[What you have to do]: Could you resume the article on California's electric-vehicle grid costs, picking up right after its last sentence?

[Text for analysis]:
Aram Shumavon, CEO of Kevala, has some bad news and some good news for California utilities and regulators trying to prepare for the millions of electric vehicles the state wants to have on the road by 2035.

The bad news? According to a newly released study from his grid-data-analytics startup, commissioned by California regulators, California’s big three investor-owned utilities will need to invest up to $50 billion by 2035 to beef up their distribution grids to handle the massive growth in electricity demand those EVs will create.

That’s way more than the utilities, Pacific Gas & Electric, San Diego Gas & Electric and Southern California Edison, spend today on those distribution grids — the networks that connect high-voltage, long-distance transmission lines to the low-voltage lines and transformers that power homes and businesses. And the number could be much larger,” Shumavon said, depending on how quickly EVs are adopted.

Because EV uptake is challenging to predict, utilities are going to find it incredibly difficult to thread the needle on all this,” he said. If California’s utilities fail to build ahead of growing EV power demand, they’ll risk overloading more than a third of their thousands of miles of distribution lines, according to Kevala’s analysis. Since no utility can tolerate widespread grid overloads, it’s more likely that California’s utilities would be forced to stall new EVs from getting plugged in until they can catch up on grid buildouts to serve them — an expensive delay to the state’s progress on vehicle electrification.

But utilities can’t just start spending billions of dollars to expand the grid everywhere. After all, those future grid costs, which utilities will recover by increasing customers’ bills, are going to be piled atop California electricity rates that are already higher than they’ve ever been, leading politicians and regulators to demand cost-saving measures.

It might be possible for utilities to manage the cost of this grid buildout through the revenue that can be brought in from selling electricity to all these new EVs. But that will take planning ahead to invest in the right amount of grid upgrades to serve EV loads just as they’re emerging. Without that planning, utilities risk either overbuilding in places where the EVs don’t show up and wasting ratepayer money, or failing to build ahead of where they do show up and then wasting precious time trying to catch up.

That’s where the good news comes in. The same software that Kevala used to forecast the grid load to come from electrifying California’s vehicles can also be used to forecast where and when the grid will need to be upgraded to support that load growth, Shumavon said.

Kevala’s platform allows us to look simultaneously at the econometrics of adoption and behavior, and power flow, in a massively parallelized, scalable cloud-computing environment,” he said.

That’s a fancy way of saying that Kevala’s software uses modern distributed computing methods to create a model of the grid that measures the interplay of electricity flowing from substations all the way to every customer address. That model is built on more than 100 terabytes of data on those customers, much of it collected by utilities through smart meters and other systems. The California Public Utilities Commission, which commissioned the study, required the utilities to provide the data to Kevala.

That data includes electricity consumption patterns that show when customers are using the most power on an hourly and seasonal basis. It also includes demographic and purchasing-history data collected by Kevala from public and private sources, which it uses to predict at what point in the future customers will be most likely to invest in solar panels, backup batteries, electric heat pumps — and EVs.

[Supplied material]:
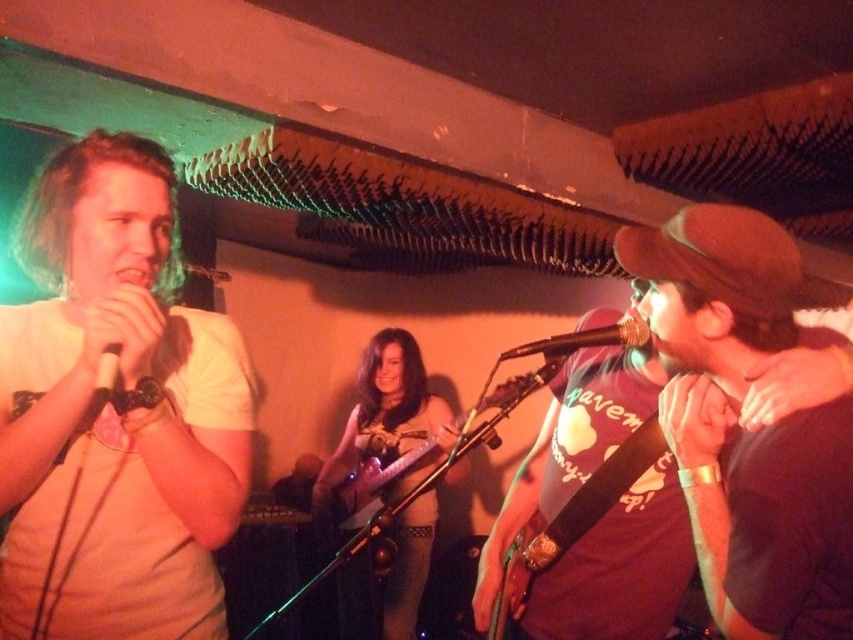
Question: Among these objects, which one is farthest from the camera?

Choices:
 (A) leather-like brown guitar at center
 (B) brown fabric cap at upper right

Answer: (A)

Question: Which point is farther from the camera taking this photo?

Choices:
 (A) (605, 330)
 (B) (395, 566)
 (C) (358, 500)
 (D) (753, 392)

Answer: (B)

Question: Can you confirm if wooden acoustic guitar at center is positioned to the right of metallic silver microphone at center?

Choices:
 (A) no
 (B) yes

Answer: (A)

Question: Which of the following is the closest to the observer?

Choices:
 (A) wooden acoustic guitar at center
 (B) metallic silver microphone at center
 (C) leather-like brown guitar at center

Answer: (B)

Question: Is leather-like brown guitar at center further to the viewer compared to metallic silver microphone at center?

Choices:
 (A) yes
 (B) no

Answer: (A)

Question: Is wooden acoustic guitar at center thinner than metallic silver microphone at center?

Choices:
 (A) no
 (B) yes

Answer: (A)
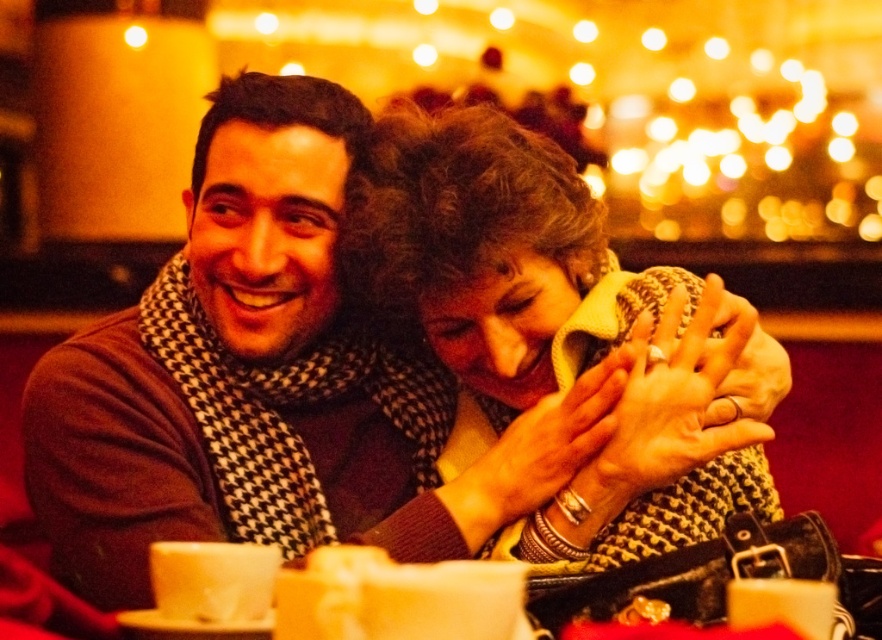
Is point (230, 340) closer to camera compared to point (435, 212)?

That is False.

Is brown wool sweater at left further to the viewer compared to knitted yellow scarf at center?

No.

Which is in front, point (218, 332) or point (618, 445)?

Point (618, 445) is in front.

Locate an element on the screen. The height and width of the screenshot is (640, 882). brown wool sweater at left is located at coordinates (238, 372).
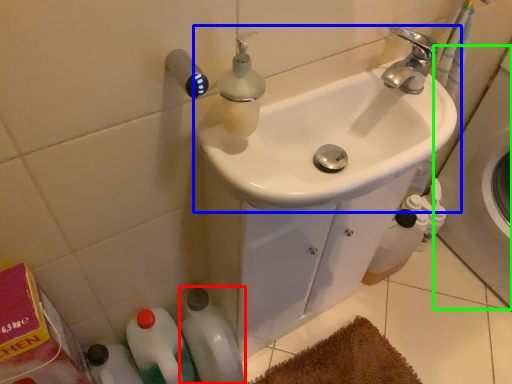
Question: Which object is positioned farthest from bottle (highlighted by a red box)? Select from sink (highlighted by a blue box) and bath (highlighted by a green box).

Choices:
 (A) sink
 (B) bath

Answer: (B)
--
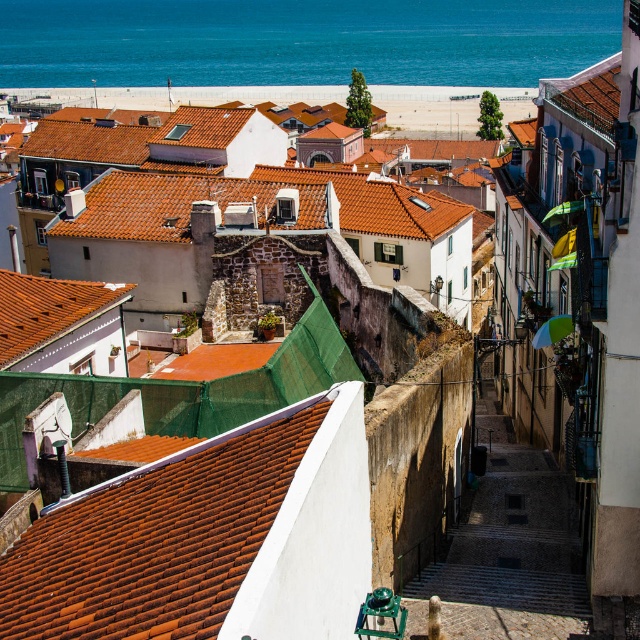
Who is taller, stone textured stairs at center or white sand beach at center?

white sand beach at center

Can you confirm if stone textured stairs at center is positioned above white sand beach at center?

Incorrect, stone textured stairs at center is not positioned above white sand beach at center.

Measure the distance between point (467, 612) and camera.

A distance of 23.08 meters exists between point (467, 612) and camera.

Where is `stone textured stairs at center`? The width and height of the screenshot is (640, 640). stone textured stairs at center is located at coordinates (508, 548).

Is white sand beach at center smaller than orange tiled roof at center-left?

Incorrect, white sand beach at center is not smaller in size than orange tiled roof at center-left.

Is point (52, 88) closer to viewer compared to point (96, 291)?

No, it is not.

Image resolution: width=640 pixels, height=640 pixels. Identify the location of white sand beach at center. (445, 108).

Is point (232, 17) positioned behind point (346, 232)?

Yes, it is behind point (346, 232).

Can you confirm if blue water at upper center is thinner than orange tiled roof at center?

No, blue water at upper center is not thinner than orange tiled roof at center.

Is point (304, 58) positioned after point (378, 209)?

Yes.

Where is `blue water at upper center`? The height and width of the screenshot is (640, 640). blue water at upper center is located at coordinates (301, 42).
* * *
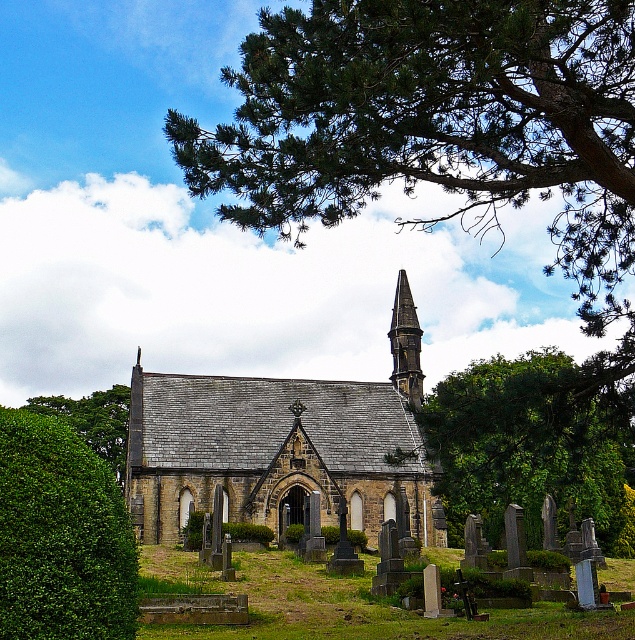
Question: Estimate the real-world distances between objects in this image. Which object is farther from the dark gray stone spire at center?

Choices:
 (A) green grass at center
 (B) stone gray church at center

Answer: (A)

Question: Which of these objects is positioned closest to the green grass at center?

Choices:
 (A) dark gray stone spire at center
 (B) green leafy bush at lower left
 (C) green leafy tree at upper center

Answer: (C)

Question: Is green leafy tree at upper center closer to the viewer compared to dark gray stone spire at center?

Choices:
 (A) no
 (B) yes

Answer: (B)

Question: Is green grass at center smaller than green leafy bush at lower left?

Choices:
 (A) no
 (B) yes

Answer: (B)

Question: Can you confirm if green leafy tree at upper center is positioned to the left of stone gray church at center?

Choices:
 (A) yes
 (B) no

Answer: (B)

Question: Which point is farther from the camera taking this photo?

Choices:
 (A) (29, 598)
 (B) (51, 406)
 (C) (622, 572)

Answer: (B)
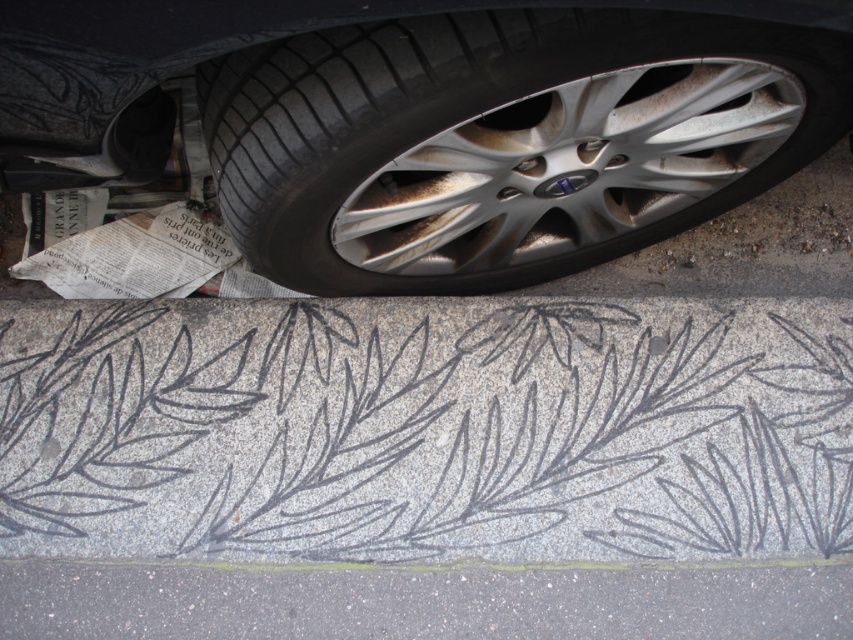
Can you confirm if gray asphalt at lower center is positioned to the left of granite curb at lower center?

[Task output]:
This bottom-up” approach to load forecasting and grid planning is radically different from the top-down” approaches in common use today, which rely on averages and estimates to project where these kinds of new distributed energy resources are going to pop up on the grid.

Kevala is one of a small but growing number of companies building software meant to tap the latest advances in cloud computing and data science to bring utilities up to speed so they can deal with the challenges of managing a grid awash in these distributed energy assets.

The standard technologies that utilities have historically used are not adequate to solve the challenges we’re facing,” Shumavon said. Our approach was to digitize everything and solve problems on the planning horizon as fast as they’re happening — instantaneously.”

Those are bold claims, to be sure. Kevala’s new report — the Electrification Impacts Study Part 1 — is just the first installment in a broader scope of work the company is doing for the CPUC, and it’s not yet being considered for use to actively plan grid investments.

But Kevala is building a roster of customers and partners interested in putting its hyper-granular modeling and forecasting to use, such as utilities National Grid and Exelon and the U.S. Department of Energy’s Interconnection Innovation e-Xchange (i2X).

Meanwhile, its work for the CPUC is part of a yearslong effort, led by consultancy Verdant Associates in partnership with Gridworks and Xanthas Consulting, to help the state integrate rooftop solar, EVs, batteries, electric appliances and other distributed energy resources into its aggressive decarbonization plans.

The CPUC has ordered the state’s big three utilities to respond to the findings in Kevala’s report by early June. Shumavon highlighted some key recommendations for utilities, including getting far more granular in their grid analyses and looking further into the future to plan their distribution-grid investments.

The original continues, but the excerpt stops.